What Indian IT services leaders should do now
Enterprises and CIOs evaluating agentic products should treat the shift as strategic change management, not a simple procurement decision. A pragmatic approach includes:
- Pilot narrowly: Select a single high‑volume, well‑scoped workflow (contracts, procurement approvals, RFP responses) and measure baseline KPIs—time‑to‑approve, number of handoffs, email volume—before and after.
- Define governance: Require agents to produce source citations and change logs, implement approval gates for legal/regulatory outputs, and lock down data access with tenant‑only models or on‑premise/edge inference where feasible.
- Plan for humans: Ensure every high‑risk output is reviewed by a named human owner until the model is demonstrably reliable.
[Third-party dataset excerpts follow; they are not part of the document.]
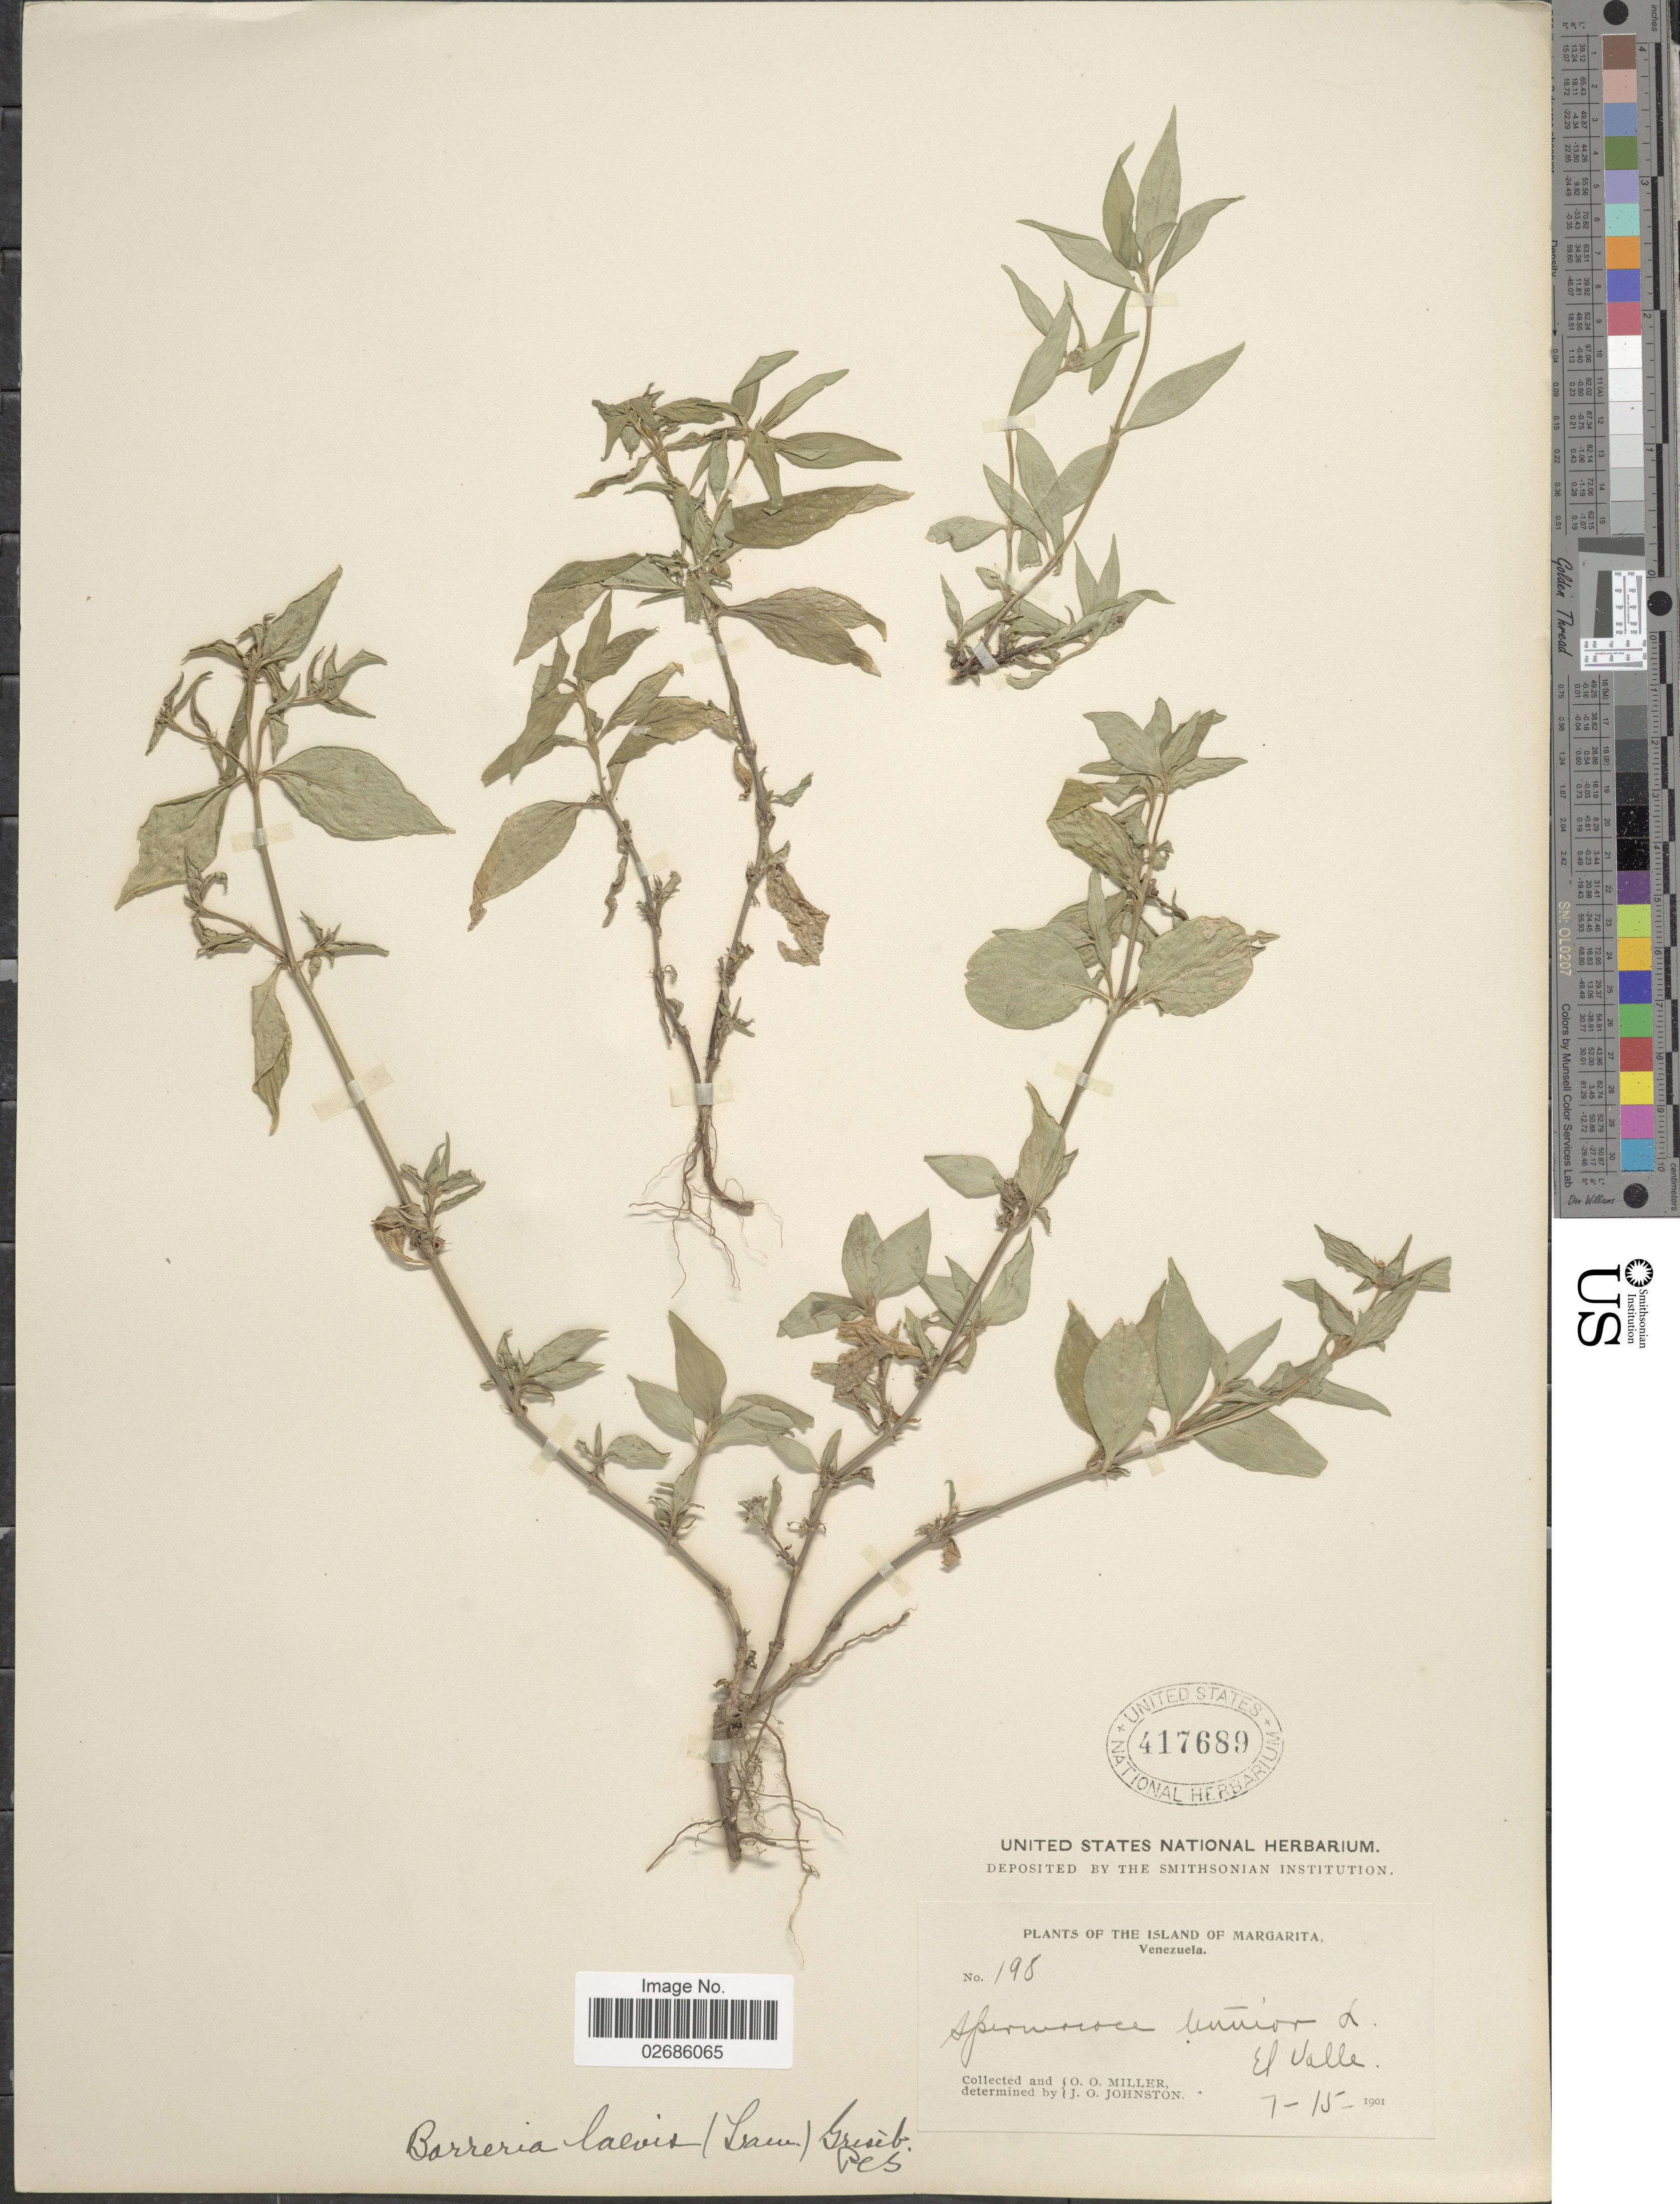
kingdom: Plantae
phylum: Tracheophyta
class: Magnoliopsida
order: Gentianales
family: Rubiaceae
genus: Borreria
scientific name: Borreria assurgens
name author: (Ruiz & Pav.) Griseb.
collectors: O. O. Miller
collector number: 198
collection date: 1901-07-15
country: Venezuela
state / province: Nueva Esparta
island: Margarita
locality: Island of Margarita. El Valle.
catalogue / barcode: US 417689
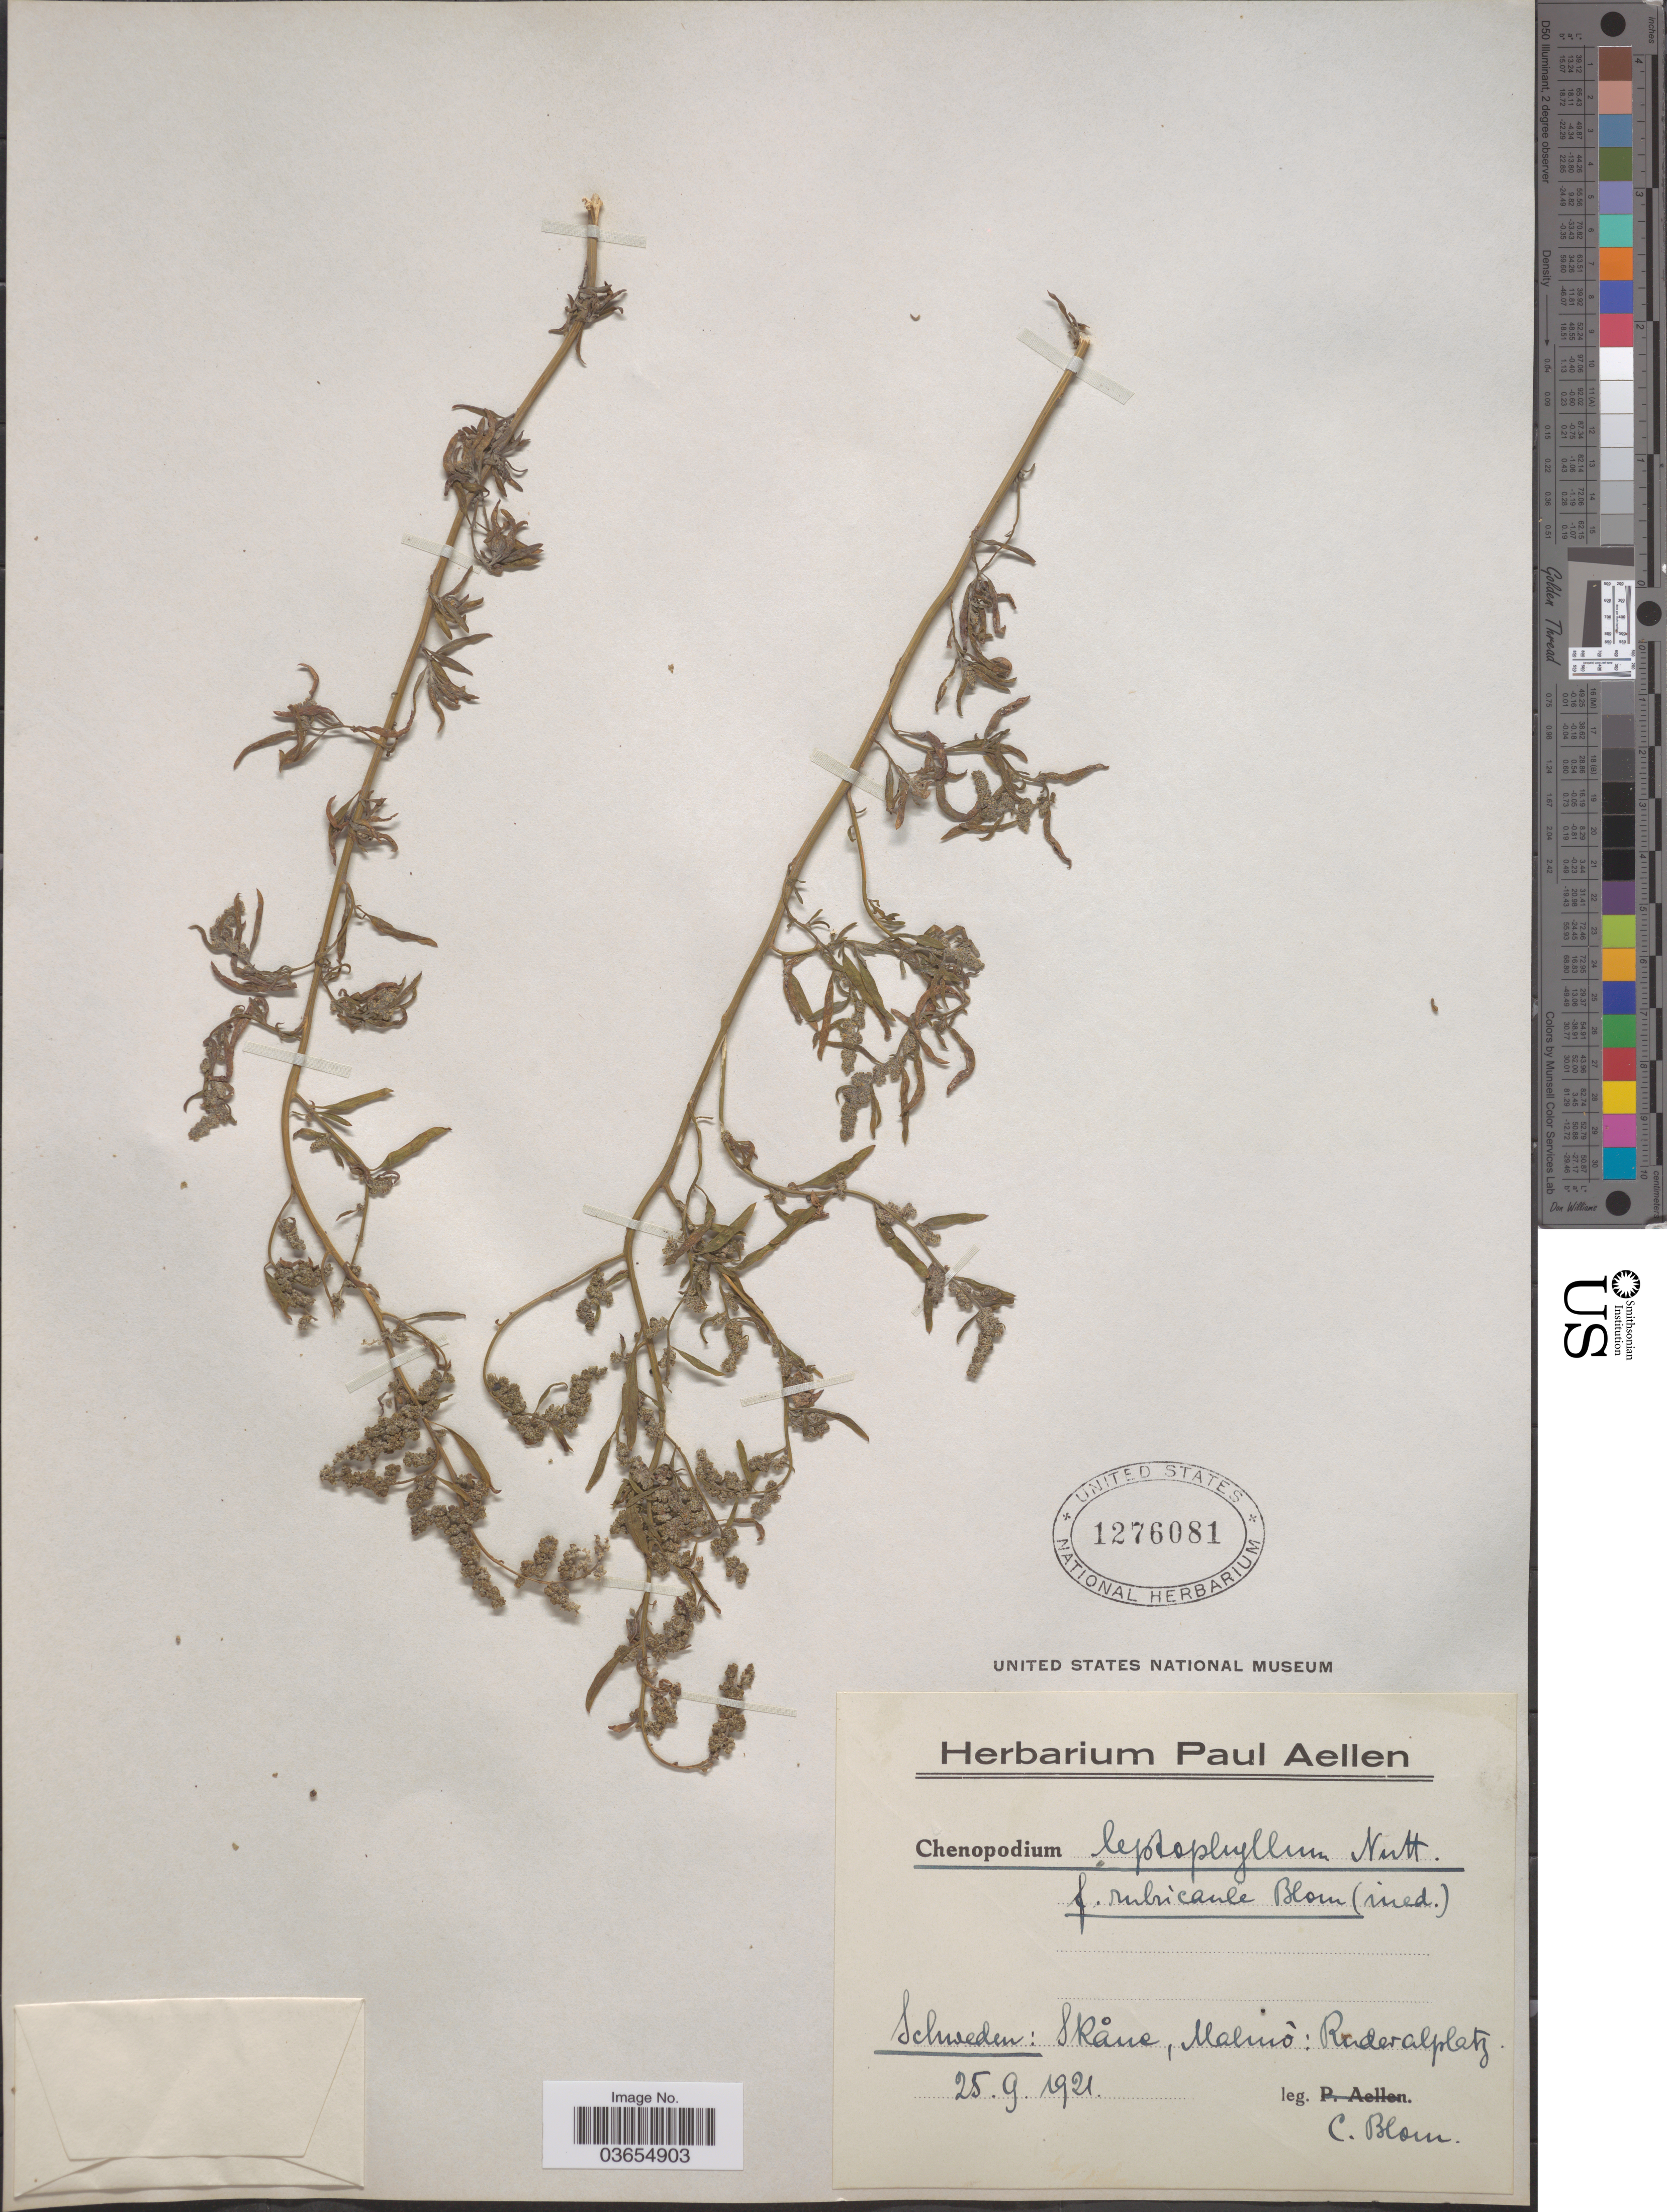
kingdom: Plantae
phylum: Tracheophyta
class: Magnoliopsida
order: Caryophyllales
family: Amaranthaceae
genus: Chenopodium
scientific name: Chenopodium leptophyllum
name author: (Moq.) Nutt. ex S. Watson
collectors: C. Blom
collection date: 1921-09-25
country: Sweden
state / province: Skåne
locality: Schweden: Malmõ: Ruderalplatz.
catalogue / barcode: US 1276081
- Negotiate for portability: Seek contractual rights to export agent definitions and to move workloads between clouds. Model cost per transaction and worst‑case egress scenarios.
- Invest in people: Reassign staff toward oversight, prompt engineering, and product stewardship. Create internal certification for agents and governance roles.
- Audit and iterate: Record service metrics and model drift indicators, and maintain a regular audit cadence for privacy, security, and accuracy.
These steps create a defensible adoption path that balances rapid productization with the controls that regulated enterprises need.
The road ahead
Agent‑first development is more than a new toolset; it is a new operating model for product creation. Microsoft’s stack—Copilot, Copilot Studio, Azure AI Foundry and Copilot+ PCs—gives Indian services firms both a fast runway and a set of constraints. Persistent Systems’ ContractAssIst shows the upside: tangible efficiency gains packaged into a product that scales. But every firm that embraces agentic workflows must pair speed with rigorous validation, security controls, and a concrete reskilling plan.
For IT leaders, the message is clear: treat early wins as prototypes, insist on independent measurement of vendor claims, build governance from day one, and negotiate contracts that preserve data provenance and portability. The competitive prize is real—productization of services into AI‑native offerings will reshape margins and client relationships—but so are the operational and regulatory challenges that come with this new class of software.